Coca-Cola Amatil (ASX: CCA) issued a statement (link opens in PDF) last week outlining its plans to reinvigorate SPC Ardmona, its failing fruit business. According to Peter Kelly, SPC Ardmona Managing Director, unfair competition is at the root of the company’s rotten revenue.
“We are not competing on a level playing field against the overseas sourced private label products,” said Kelly in a statement. “We are competing against products from countries that have considerably lower labour and production costs and arguably lower quality standards than we have in Australia.”
Kelly also noted that a 50% appreciation in the Australian dollar over the past four years has increased imports’ competitiveness, regardless of labour prices or product quality. According to SPC Ardmona, its market share of private label canned fruit has declined to 33%, while exports have plummeted 90% in the past five years.
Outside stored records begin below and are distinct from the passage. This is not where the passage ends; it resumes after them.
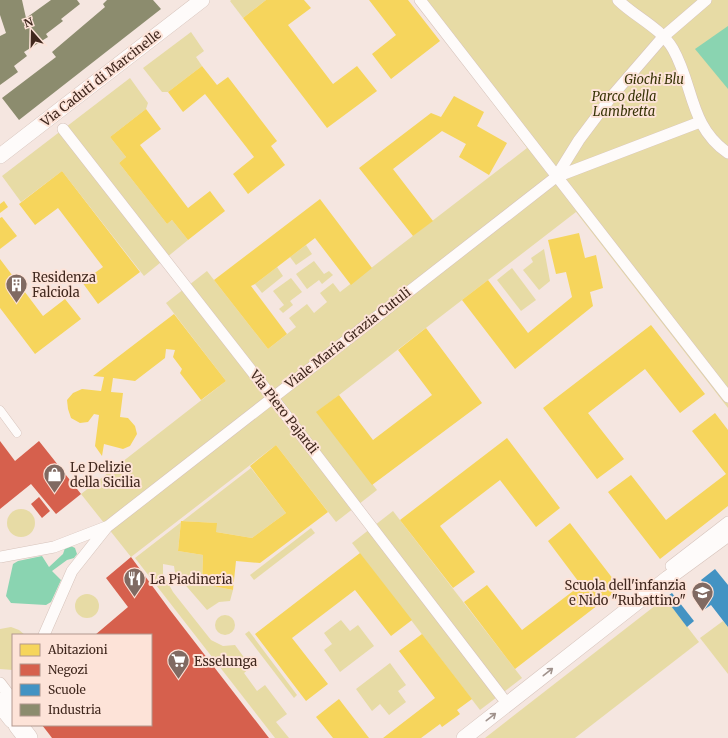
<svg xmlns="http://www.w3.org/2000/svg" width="728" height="738" font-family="Merriweather,serif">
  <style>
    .green { fill: #e7dba5 }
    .water { fill: #8ad4b1 }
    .homes { fill: #f6d55c }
    .shops { fill: #d6604d }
    .schools { fill: #4393c3 }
    .industry { fill: #8c8c6e }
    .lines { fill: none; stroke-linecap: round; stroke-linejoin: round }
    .service-casing { stroke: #d6c3bb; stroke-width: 9 }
    .pedestrian-casing { stroke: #d6c3bb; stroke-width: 12 }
    .minor-casing { stroke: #d6c3bb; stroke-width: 16 }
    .tertiary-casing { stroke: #d6c3bb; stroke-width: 20 }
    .service { stroke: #fefbfa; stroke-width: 8 }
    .pedestrian { stroke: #fefbfa; stroke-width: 11 }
    .minor { stroke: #fefbfa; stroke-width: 15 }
    .tertiary { stroke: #fefbfa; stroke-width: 19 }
    .oneway { stroke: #a0928c }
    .labels { text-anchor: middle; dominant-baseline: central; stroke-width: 4; stroke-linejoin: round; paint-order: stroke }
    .street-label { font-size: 13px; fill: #41281e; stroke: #fde3d8 }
    .park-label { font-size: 13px; font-style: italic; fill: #383407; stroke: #fde3d8 }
    .poi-label { font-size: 13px; fill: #41281e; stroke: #fde3d8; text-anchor: start }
  </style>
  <rect width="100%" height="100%" fill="#f5e6e0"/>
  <g class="green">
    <path d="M231,0H266L243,18L230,1Z"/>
    <path d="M415,0H728V408L576,212L317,412L377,490L336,522L276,445L131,557L81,494L226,381L166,303L207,271L268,349L296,327L289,318L307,304L314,313L327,302L320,293L333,283L340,292L527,148Z"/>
    <path d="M191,32L204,51L196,57L202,66L168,92H162L143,68Z"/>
    <path d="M130,78L148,103L146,109L110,137L126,157L119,163L167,224L172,220L188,240L144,276L62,171L21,202L2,176Z"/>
    <path d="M306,245L312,254L296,265L290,257Z"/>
    <path d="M544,249L550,281L539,290L523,270L533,262L531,258Z"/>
    <path d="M314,261L324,274L329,271L333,275L322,284L319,280L307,289L296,274Z"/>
    <path d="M277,267L283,276L262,293L255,284Z"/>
    <path d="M512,268L536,300L521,311L497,280Z"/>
    <path d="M291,278L302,292L290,301L293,305L283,313L279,309L284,305L273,291Z"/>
    <path d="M251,468L286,513L252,538L216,532V523L181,521L178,551L203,555L202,584L233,590L230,601L219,602L207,610L175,573L174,566L163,564V574L173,592L211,640L223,646L235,645L251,667L244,673L257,691L265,685L287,714L276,722L289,738H275L135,558Z"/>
    <circle cx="21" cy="523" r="14"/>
    <path d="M393,511L522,678L480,710L352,543Z"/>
    <path d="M311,528L315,533L254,580L250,575Z"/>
    <circle cx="87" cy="606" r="12"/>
    <path d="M665,598L699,642L575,738H485Z"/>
    <circle cx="225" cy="625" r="10"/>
    <path d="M341,620L350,631L358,625L374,646L340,672L324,650L332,644L324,633Z"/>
    <path d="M723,621L728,627V674L700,638Z"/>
    <path d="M11,627L19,630L25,635H13V670L0,669V629Z"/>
    <path d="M249,631L297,695L294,698L245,634Z"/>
    <path d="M390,663L406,685L398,691L406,702L389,715L380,704L372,711L356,689Z"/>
  </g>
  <g class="water">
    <path d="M728,26V89L695,49Z"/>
    <path d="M71,546L75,548L77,554L74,558L67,560L52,571L61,580L51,602L46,605L11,603L6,596L13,564L18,561L42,556L49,567L63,554L65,548Z"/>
  </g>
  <g class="homes">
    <path d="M266,0H304L311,8L288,25L333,84L357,66L377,91L327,128L243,18Z"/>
    <path d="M369,0H408L440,41L391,79L372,54L396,35Z"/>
    <path d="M202,66L217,85L228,77L277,141L271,146L285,165L248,194L233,174L254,157L205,94L183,112L168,92Z"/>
    <path d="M454,96L484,112L477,126L507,143L489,175L459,157L466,144L442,131L393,169L433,221L413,236L359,168L431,113L441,117Z"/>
    <path d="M146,109L161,129L140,145L188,208L210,191L225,211L188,240L172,220L167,224L119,163L126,157L110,137Z"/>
    <path d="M62,171L140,272L98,304L82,282L103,267L58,208L35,225L19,204Z"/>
    <path d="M320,199L372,268L351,285L315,238L255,284L251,286L287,334L268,349L214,280Z"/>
    <path d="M4,201L8,207L0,213V204Z"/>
    <path d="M2,217L17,236L0,249V218Z"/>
    <path d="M579,233L585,258L596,255L603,288L590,292L593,306L515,369L462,300L488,280L528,333L572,297L566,272L556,274L548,240Z"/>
    <path d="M0,259L43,316L65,299L81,319L35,354L0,308Z"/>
    <path d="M174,314L226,381L201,400L180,373L182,369L173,357L175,350L166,349L165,358L135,381L113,378L111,392L123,393L120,417L128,418L135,426L137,434L130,446L123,449L104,444L102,456L95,446L99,415L94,414L88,422L80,423L71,418L68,409L67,400L73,393L82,389L101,391L104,377L93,376Z"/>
    <path d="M651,325L705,394L680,413L645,369L588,413L624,459L597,479L543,408Z"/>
    <path d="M426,328L482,403L372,485L316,412L339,395L373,440L432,395L398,350Z"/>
    <path d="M715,413L728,430V506L660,559L608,492L631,475L666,520L726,474L692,431Z"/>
    <path d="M507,438L560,508L536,527L500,480L440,526L475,572L453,588L400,520Z"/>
    <path d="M276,445L328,512L260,563L236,561L233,590L202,584L203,555L178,551L181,521L217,523L216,532L252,538L286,513L250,466Z"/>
    <path d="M570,523L620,588L515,669L464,602L487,585L522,630L581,585L548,541Z"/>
    <path d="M360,553L412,620L391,636L355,590L292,638L328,684L306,701L255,634Z"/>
    <path d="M422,634L472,699L457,710L460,714L442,727L440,724L421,738H383L435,698L399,651Z"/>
    <path d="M339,699L369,738H333L316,717Z"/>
  </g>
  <g class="shops">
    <path d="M0,441L15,461L39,441L81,494L56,514L31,484L0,509Z"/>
    <path d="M39,497L50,511L42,518L31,504Z"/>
    <path d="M131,557L170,610L269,738H52L49,734L42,725H151V635H95L128,607L106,578Z"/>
  </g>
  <g class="schools">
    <path d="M715,569L728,585V627L711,605L705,609L695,596L706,587L701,580Z"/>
    <path d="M672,593L694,621L687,627L665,598Z"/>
  </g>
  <g class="industry">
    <path d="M0,0H22L26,18L51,0H77L80,4L61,19L63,21L46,34L48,37L24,52L27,56L14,66L18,72L0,85V36L6,33L0,15Z"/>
    <path d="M107,0H153L161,9L19,120L2,98L56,57L52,52L105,7L103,4Z"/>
  </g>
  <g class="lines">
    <defs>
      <path id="service" d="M0,410L17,433"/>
      <g id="pedestrian">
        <path d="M420,0L728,397"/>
        <path d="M618,0C635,17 660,27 673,49C694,86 689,126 728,153"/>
        <path d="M63,129L272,397L502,697"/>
        <path d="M556,177L700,122"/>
        <path d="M0,557L54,547L106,527"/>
        <path d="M671,566L728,522"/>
        <path d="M44,635L72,571L107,527L556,177L579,140L612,96L663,37L706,0"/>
        <path d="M0,683L13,700"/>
      </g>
      <g id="minor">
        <path d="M0,156L202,0"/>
        <path d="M464,738L668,578L728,534"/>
      </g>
      <g id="tertiary">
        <path d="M0,702L13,719"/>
        <path d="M18,725L28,738"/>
      </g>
    </defs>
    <use href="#service" class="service-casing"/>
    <use href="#pedestrian" class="pedestrian-casing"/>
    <use href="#minor" class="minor-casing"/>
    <use href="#tertiary" class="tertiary-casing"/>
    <use href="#service" class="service"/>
    <use href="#pedestrian" class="pedestrian"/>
    <use href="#minor" class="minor"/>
    <use href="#tertiary" class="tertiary"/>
  </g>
  <defs><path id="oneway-shaft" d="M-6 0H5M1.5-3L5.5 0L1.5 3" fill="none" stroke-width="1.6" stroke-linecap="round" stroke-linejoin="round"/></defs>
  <g class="oneway">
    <use href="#oneway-shaft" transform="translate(548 672) rotate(-38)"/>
    <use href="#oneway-shaft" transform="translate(491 717) rotate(-38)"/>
  </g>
  <defs>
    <symbol id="building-pin" viewBox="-11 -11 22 30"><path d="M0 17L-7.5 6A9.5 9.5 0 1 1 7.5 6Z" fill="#806a62" stroke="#fde3d8"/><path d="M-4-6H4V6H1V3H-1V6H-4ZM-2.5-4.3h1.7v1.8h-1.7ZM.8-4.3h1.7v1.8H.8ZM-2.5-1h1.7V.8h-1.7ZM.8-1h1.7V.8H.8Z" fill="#fff"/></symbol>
    <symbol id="shop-pin" viewBox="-11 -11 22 30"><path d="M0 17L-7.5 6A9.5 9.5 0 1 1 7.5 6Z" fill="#806a62" stroke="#fde3d8"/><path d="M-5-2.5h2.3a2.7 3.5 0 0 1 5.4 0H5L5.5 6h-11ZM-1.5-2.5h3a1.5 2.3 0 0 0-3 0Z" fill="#fff"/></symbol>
    <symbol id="restaurant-pin" viewBox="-11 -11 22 30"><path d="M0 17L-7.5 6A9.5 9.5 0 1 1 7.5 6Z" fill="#806a62" stroke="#fde3d8"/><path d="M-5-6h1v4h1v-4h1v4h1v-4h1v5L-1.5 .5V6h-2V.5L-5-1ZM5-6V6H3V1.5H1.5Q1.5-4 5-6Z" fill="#fff"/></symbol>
    <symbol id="school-pin" viewBox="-11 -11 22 30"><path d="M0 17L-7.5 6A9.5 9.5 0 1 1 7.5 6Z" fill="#806a62" stroke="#fde3d8"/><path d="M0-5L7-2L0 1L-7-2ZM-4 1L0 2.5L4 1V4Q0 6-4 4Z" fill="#fff"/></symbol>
    <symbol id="supermarket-pin" viewBox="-11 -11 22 30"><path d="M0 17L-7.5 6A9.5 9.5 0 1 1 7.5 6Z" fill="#806a62" stroke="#fde3d8"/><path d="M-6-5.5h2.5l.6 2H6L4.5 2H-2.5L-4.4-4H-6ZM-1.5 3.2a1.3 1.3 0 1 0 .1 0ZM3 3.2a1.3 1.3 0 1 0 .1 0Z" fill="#fff"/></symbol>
  </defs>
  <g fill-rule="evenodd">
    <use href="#building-pin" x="4" y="272" width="25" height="34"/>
    <use href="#shop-pin" x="42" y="462" width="25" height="34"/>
    <use href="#restaurant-pin" x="122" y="566" width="25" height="34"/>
    <use href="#school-pin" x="690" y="580" width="25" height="34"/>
    <use href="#supermarket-pin" x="166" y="648" width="25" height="34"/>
  </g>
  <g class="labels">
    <g class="street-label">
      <text transform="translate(101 78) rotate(-38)">Via Caduti di Marcinelle</text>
      <text transform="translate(348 338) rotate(-38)">Viale Maria Grazia Cutuli</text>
      <text transform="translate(284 412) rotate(52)">Via Piero Pajardi</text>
    </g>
    <g class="park-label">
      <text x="654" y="79">Giochi Blu</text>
      <text x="624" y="96">Parco della<tspan x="624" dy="15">Lambretta</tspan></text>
    </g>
    <g class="poi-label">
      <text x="32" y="277">Residenza<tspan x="32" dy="15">Falciola</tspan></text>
      <text x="70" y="467">Le Delizie<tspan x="70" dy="15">della Sicilia</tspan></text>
      <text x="150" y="579">La Piadineria</text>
      <text x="686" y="585" text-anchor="end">Scuola dell'infanzia<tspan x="686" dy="15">e Nido "Rubattino"</tspan></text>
      <text x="194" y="661">Esselunga</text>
    </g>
  </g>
  <rect x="12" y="634" width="140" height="92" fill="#fde3d8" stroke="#b2988e"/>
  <rect x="20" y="644" width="20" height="12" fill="#f6d55c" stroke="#b2988e"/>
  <text x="48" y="654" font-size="12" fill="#41281e">Abitazioni</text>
  <rect x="20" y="664" width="20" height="12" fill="#d6604d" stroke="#b2988e"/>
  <text x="48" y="674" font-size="12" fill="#41281e">Negozi</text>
  <rect x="20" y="684" width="20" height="12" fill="#4393c3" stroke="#b2988e"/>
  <text x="48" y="694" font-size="12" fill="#41281e">Scuole</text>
  <rect x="20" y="704" width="20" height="12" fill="#8c8c6e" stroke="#b2988e"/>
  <text x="48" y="714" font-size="12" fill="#41281e">Industria</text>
  <g transform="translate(32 32) rotate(340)" stroke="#fde3d8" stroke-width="3" paint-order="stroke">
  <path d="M0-3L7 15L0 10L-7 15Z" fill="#41281e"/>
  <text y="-6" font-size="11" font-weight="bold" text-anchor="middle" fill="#41281e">N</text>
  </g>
</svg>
CCA’s 2012 annual report tells a similar story for the fruit company’s lacklustre finances last year. As part of a three-year turnaround initiative, SPC Ardmona hopes to grow demand for locally-sourced fruit, apply for a WTO safeguards submission to temporarily subsidize its market, and investigate potential anti-dumping actions against importers.
Looking ahead, the company will meet with all impacted fruit growers over the next few weeks to discuss further and assess strategies for moving forward.